The Arcadian Court is an Art Deco event space in Toronto, Ontario, Canada. It is located on the eighth floor of the Simpson Tower at Yonge and Queen Streets. For many years, it was an exclusive restaurant, then an art gallery, then closed and used for storage. It was restored and is now used as an event space.

The facility first opened in 1929, when the store was part of the Simpson's chain. The Arcadian Court was intended to compete with the Royal York Hotel's Imperial Room, the Georgian Room at the main Eaton's store, and the Eaton's Seventh Floor on College Street (now called The Carlu) for downtown lunch business. The Court was two stories in height, the main floor and a mezzanine (called "The Men's Grill" from 1968–1969), which was men-only for many years. The restaurant's architecture featured wrought iron railings, arched windows, and huge chandeliers. Three skylights allow light to enter the whitewash hall interior. At its opening, it was the largest department store restaurant in the world, seating 1,300. The restaurant hosted many of the Toronto Symphony Orchestra's first radio broadcasts, and in 1967, it hosted the first auction ever held outside Britain by Sotheby's.

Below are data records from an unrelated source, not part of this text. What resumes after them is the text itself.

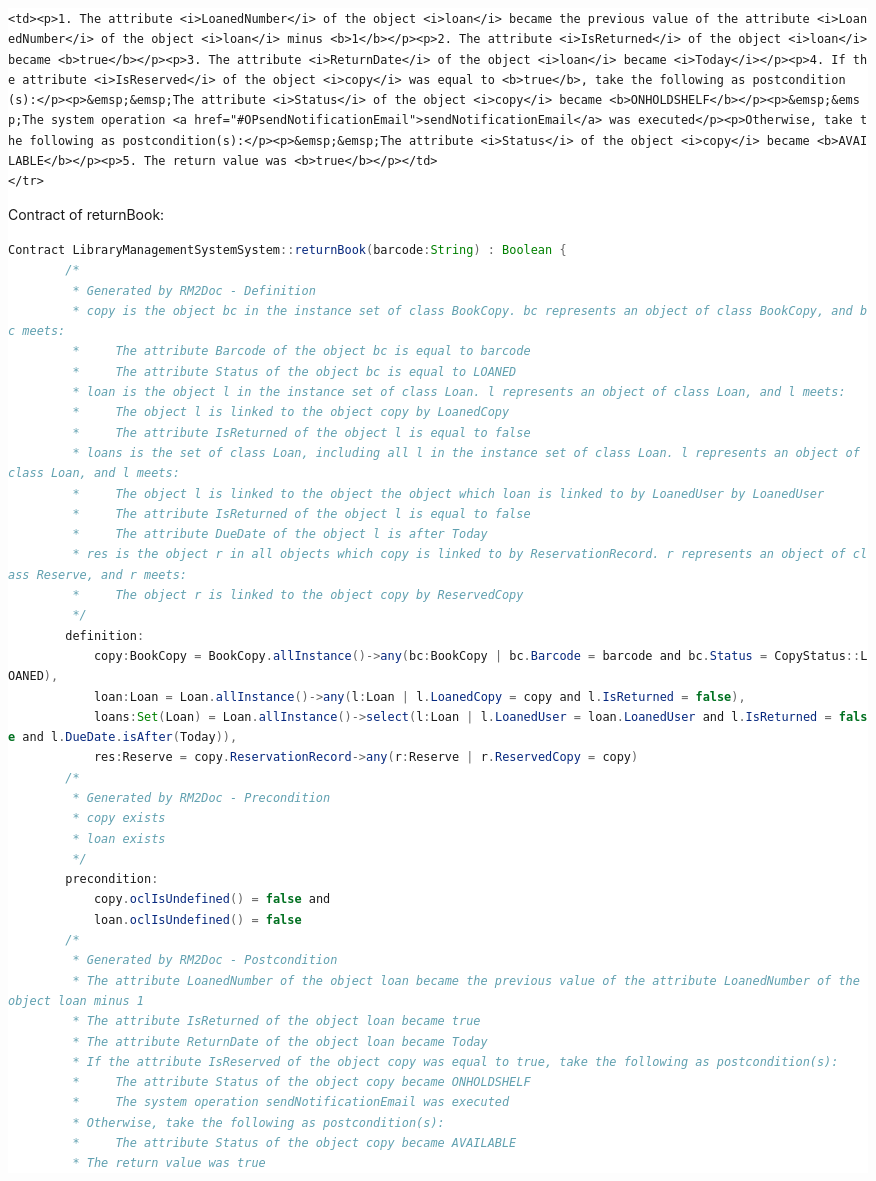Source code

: 	<td><p>1. The attribute <i>LoanedNumber</i> of the object <i>loan</i> became the previous value of the attribute <i>LoanedNumber</i> of the object <i>loan</i> minus <b>1</b></p><p>2. The attribute <i>IsReturned</i> of the object <i>loan</i> became <b>true</b></p><p>3. The attribute <i>ReturnDate</i> of the object <i>loan</i> became <i>Today</i></p><p>4. If the attribute <i>IsReserved</i> of the object <i>copy</i> was equal to <b>true</b>, take the following as postcondition(s):</p><p>&emsp;&emsp;The attribute <i>Status</i> of the object <i>copy</i> became <b>ONHOLDSHELF</b></p><p>&emsp;&emsp;The system operation <a href="#OPsendNotificationEmail">sendNotificationEmail</a> was executed</p><p>Otherwise, take the following as postcondition(s):</p><p>&emsp;&emsp;The attribute <i>Status</i> of the object <i>copy</i> became <b>AVAILABLE</b></p><p>5. The return value was <b>true</b></p></td>
	</tr>
</table>

<p>Contract of returnBook:</p>

```java
Contract LibraryManagementSystemSystem::returnBook(barcode:String) : Boolean {
		/*
		 * Generated by RM2Doc - Definition
		 * copy is the object bc in the instance set of class BookCopy. bc represents an object of class BookCopy, and bc meets:
		 *     The attribute Barcode of the object bc is equal to barcode
		 *     The attribute Status of the object bc is equal to LOANED
		 * loan is the object l in the instance set of class Loan. l represents an object of class Loan, and l meets:
		 *     The object l is linked to the object copy by LoanedCopy
		 *     The attribute IsReturned of the object l is equal to false
		 * loans is the set of class Loan, including all l in the instance set of class Loan. l represents an object of class Loan, and l meets:
		 *     The object l is linked to the object the object which loan is linked to by LoanedUser by LoanedUser
		 *     The attribute IsReturned of the object l is equal to false
		 *     The attribute DueDate of the object l is after Today
		 * res is the object r in all objects which copy is linked to by ReservationRecord. r represents an object of class Reserve, and r meets:
		 *     The object r is linked to the object copy by ReservedCopy
		 */
		definition:
			copy:BookCopy = BookCopy.allInstance()->any(bc:BookCopy | bc.Barcode = barcode and bc.Status = CopyStatus::LOANED),
			loan:Loan = Loan.allInstance()->any(l:Loan | l.LoanedCopy = copy and l.IsReturned = false),
			loans:Set(Loan) = Loan.allInstance()->select(l:Loan | l.LoanedUser = loan.LoanedUser and l.IsReturned = false and l.DueDate.isAfter(Today)),
			res:Reserve = copy.ReservationRecord->any(r:Reserve | r.ReservedCopy = copy)
		/*
		 * Generated by RM2Doc - Precondition
		 * copy exists
		 * loan exists
		 */
		precondition:
			copy.oclIsUndefined() = false and
			loan.oclIsUndefined() = false
		/*
		 * Generated by RM2Doc - Postcondition
		 * The attribute LoanedNumber of the object loan became the previous value of the attribute LoanedNumber of the object loan minus 1
		 * The attribute IsReturned of the object loan became true
		 * The attribute ReturnDate of the object loan became Today
		 * If the attribute IsReserved of the object copy was equal to true, take the following as postcondition(s):
		 *     The attribute Status of the object copy became ONHOLDSHELF
		 *     The system operation sendNotificationEmail was executed
		 * Otherwise, take the following as postcondition(s):
		 *     The attribute Status of the object copy became AVAILABLE
		 * The return value was true
```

In 1978, Simpson's was acquired by the Hudson's Bay Company, and subsequently became downtown Toronto's flagship Bay store in 1991. The Bay went out of business in 2025. From 1988 to 1989, some of the mezzanine space was converted to gallery space, which displayed the Canadian art collection of Kenneth Thomson. Much of the second floor of the Arcadian Court was closed off or used for the storage of chairs. A small pictorial display and a cast-iron fountain is located outside the hall. This gallery space was closed in 2004, and the Thomson collection was transferred to the Art Gallery of Ontario and now displayed as the Thomson Collection.

Reopened in May 2012, the Arcadian Court is now a part of a larger event complex (which now includes the neighboring Arcadian Loft) called "Arcadian", which is operated by Oliver & Bonacini Events. The renovations were carried out by architecture firm DeSignum Design. The renovations have stripped back layers of walls and flooring that have been added over the years, reclaiming approximately 5 ft of the perimeter. The arches were also restored. Eight of the 16 grand arches in the mezzanine that were closed off in past renovations were reopened and the squared-off arches were restored. The renovations added 4 ft in height to the remaining eight. The Court is now 8086 ft2 with improved acoustics, new chandeliers that are a deconstructed take on the original Lalique crystal chandeliers and an opened-up mezzanine.

The "Arcadian Court" name carried on as a brand name for other restaurants operated in Bay stores, though none were as opulent or exclusive as the Toronto original was. The Arcadian Court also figures prominently in Margaret Atwood's novel The Blind Assassin, as the center of Toronto's high society to which Iris Chase Griffen is introduced. On November 18, 2022, Trinity College at the University of Toronto hosted its 85th annual Saints Ball at the Arcadian Court, a prestigious philanthropic event that supports a different charitable cause every year.